Sicko
Regia Michael Moore, Stati Uniti, 2007
Michael Moore torna sul grande schermo e se la prende con il sistema sanitario targato USA. Dopo la General Motors (Roger & me, 1989), le lobby statunitensi delle armi (Bowling for Columbine, 2002) e le menzogne di Bush sulla guerra in Iraq dopo l’11 settembre (Fahrenheit 9/11 , 2004), il regista colpisce al cuore gli americani e colpisce dove fa più male, nel vero senso della parola: sono 50 i milioni di cittadini non coperti da un’assicurazione malattia e ben 250 milioni quelli coperti ma che devono lottare con le assicurazioni per farsi riconoscere e pagare le prestazioni sanitarie e di conseguenza migliaia e migliaia i morti. Il regista che ha portato il genere documentario alla ribalta, propone anche per Sick ola stessa costruzione filmica e narrativa, quello che si dice un film a tesi: alcune interviste scelte che supportano la tesi in questione, l’esclusione del contraddittorio, nessun personaggio che può confutare la tesi (in questo caso: i rappresentanti delle compagnie assicurative o dei pazienti con storie a lieto fine) e l’immagine da mondo dei sogni (non sempre veritiera) che Moore propone della stessa situazione in altre nazioni. Per scegliere le storie da raccontare, il regista ha chiesto sul suo sito internet agli americani di inviare le loro narrazioni sulla sanità: quasi 250 mila e-mail in una settimana. I protagonisti del film non sono solo quei milioni di cittadini che non hanno l’assicurazione sanitaria, ma soprattutto quei milioni che una copertura assicurativa ce l’hanno ma che vedono negar loro le cure a causa della disonestà delle assicurazioni che pensano solo nella logica del profitto, anche e soprattutto a scapito della salute dei cittadini.

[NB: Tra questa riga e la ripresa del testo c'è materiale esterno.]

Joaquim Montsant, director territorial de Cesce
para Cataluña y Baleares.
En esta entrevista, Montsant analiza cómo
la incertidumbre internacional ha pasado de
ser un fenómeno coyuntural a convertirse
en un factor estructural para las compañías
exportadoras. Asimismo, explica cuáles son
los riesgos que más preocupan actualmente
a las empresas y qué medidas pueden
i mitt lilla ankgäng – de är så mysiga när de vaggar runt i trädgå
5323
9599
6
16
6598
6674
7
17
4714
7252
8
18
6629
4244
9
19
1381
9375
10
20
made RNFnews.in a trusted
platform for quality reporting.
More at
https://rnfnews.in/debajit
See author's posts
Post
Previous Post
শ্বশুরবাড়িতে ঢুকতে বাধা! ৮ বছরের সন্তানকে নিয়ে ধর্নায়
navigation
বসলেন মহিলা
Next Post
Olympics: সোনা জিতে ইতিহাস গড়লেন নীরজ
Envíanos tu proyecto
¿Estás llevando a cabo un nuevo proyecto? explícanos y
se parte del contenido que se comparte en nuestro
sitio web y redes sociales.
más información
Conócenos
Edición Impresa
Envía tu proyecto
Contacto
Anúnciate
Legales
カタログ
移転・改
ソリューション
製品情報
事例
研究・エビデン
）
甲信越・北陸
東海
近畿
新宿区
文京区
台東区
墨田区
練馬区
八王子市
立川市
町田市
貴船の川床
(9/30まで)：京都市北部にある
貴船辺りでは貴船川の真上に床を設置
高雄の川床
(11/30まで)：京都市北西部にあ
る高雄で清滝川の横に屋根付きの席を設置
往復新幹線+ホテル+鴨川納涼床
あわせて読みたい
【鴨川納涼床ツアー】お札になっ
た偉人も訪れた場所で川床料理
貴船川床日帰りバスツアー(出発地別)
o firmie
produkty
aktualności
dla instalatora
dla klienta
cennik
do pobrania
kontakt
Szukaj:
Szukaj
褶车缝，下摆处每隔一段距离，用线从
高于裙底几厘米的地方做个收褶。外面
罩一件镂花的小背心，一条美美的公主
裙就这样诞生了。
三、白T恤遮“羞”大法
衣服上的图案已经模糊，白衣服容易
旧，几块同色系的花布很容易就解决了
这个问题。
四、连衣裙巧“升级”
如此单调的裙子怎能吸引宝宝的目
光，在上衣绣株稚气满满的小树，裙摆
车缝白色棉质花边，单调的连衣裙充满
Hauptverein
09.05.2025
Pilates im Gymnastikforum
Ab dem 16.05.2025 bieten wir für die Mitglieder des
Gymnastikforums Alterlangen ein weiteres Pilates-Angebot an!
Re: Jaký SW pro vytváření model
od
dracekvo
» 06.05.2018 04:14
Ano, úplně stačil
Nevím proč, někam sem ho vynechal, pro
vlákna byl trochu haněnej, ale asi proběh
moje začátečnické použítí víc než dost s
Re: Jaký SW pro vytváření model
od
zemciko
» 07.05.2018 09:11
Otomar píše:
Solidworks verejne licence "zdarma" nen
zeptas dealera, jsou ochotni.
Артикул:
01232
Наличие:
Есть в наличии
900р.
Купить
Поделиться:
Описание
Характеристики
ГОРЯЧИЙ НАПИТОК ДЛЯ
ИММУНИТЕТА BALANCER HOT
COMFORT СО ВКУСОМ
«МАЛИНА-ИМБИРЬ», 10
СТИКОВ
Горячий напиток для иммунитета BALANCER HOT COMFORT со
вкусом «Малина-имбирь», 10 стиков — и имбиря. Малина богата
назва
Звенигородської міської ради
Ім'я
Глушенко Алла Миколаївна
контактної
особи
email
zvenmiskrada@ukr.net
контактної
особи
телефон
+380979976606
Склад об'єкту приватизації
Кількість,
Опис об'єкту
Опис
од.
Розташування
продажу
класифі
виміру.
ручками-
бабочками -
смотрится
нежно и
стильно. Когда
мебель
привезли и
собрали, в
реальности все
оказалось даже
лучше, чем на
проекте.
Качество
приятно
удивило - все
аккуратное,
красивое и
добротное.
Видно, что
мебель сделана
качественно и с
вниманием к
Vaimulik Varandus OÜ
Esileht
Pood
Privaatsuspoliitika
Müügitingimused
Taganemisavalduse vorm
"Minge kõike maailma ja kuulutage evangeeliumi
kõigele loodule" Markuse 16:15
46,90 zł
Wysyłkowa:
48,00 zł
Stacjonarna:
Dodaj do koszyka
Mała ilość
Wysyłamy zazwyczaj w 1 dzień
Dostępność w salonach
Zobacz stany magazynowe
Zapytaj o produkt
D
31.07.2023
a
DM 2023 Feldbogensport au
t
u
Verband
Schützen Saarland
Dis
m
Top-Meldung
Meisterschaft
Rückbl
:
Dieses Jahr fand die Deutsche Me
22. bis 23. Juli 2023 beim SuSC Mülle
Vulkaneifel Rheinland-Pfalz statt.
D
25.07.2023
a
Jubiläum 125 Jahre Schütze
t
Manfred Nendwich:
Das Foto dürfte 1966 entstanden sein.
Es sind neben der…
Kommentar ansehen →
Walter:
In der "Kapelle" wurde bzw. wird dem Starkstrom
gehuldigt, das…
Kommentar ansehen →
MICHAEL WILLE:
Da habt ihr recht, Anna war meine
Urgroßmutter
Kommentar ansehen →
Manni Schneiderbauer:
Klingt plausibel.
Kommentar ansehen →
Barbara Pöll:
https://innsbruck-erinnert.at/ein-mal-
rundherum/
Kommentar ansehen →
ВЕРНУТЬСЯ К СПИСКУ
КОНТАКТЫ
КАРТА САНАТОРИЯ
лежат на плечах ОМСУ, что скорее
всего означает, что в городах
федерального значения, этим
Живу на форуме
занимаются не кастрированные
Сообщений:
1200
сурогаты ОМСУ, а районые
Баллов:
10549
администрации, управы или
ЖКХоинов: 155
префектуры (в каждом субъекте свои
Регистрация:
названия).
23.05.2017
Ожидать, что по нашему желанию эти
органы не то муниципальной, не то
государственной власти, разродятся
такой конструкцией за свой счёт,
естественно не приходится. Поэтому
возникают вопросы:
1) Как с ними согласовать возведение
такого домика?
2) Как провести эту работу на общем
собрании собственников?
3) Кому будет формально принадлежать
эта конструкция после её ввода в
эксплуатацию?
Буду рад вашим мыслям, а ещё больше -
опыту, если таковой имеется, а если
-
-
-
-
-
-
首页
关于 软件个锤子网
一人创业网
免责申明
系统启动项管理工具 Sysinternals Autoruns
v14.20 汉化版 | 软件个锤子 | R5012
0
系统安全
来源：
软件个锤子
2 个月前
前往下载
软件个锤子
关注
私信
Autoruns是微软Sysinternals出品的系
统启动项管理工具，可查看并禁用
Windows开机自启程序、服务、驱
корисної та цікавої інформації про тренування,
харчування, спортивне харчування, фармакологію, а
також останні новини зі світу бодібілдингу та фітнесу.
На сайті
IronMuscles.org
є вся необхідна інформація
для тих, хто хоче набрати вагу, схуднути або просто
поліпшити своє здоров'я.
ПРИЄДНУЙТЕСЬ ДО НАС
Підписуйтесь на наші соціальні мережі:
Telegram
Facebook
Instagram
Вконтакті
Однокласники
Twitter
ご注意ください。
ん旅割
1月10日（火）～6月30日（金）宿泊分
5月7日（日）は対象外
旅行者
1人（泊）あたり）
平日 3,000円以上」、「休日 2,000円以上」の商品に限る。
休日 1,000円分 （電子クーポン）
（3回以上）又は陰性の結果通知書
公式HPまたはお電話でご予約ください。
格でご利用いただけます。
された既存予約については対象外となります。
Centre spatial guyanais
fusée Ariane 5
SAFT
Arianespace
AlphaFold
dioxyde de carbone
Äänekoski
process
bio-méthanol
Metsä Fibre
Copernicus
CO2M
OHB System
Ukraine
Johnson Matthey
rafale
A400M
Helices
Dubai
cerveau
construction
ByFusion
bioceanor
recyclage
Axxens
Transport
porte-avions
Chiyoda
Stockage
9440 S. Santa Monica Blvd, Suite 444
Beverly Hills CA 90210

In Sicko (ma in fondo anche in tutti i film precedenti) la debolezza sta proprio nella semplificazione del problema, nelle soluzioni troppo facili e, arriverei quasi a dire, banali: un’assicurazione universale e gratuita per tutti i cittadini, l’abolizione di tutte le compagnie assicurative private e la regolamentazione delle ditte farmaceutiche. Soluzioni non attuabili e non attuate nemmeno nei «mondi dei sogni» che lui presenta: Gran Bretagna, Francia, Canada, Cuba.
Bisogna però ammettere che il punto di forza di Moore e dei suoi film è la capacità di suscitare il dibattito, di far diventare il problema un problema politico. La copertura sanitaria non universale del sistema statunitense è una decisione politica: era il 1971 quando l’allora presidente Richard Nixon ha concepito il sistema sanitario come un libero mercato che non prevede l’obbligo alla copertura assicurativa. La storia si ripete anche con altri presidenti: la riforma sanitaria proposta dall’allora first lady Hillary Clinton era di per sé molto buona, ma, nel 2003, per poter far approvare la legge anche lei ha dovuto venire a patti, scendere a compromessi con le lobby delle assicurazioni e delle ditte farmaceutiche. Per non parlare del presidente George W. Bush che proprio nei mesi scorsi ha usato il diritto di veto per bloccare l’espansione del programma pubblico per l’assistenza sanitaria dei bambini statunitensi che avrebbe garantito l’health care a circa 10 milioni di bimbi contro gli attuali 6,6 milioni. Oramai è evidente che il business legato alla sanità è il business del futuro in tutte le nazioni, Svizzera compresa. E allora ben vengano anche film imperfetti come Sicko, se tengono acceso il dibattito democratico e non permettono di dimenticare la via già intrapresa dall’America, che rischiamo di seguire anche noi.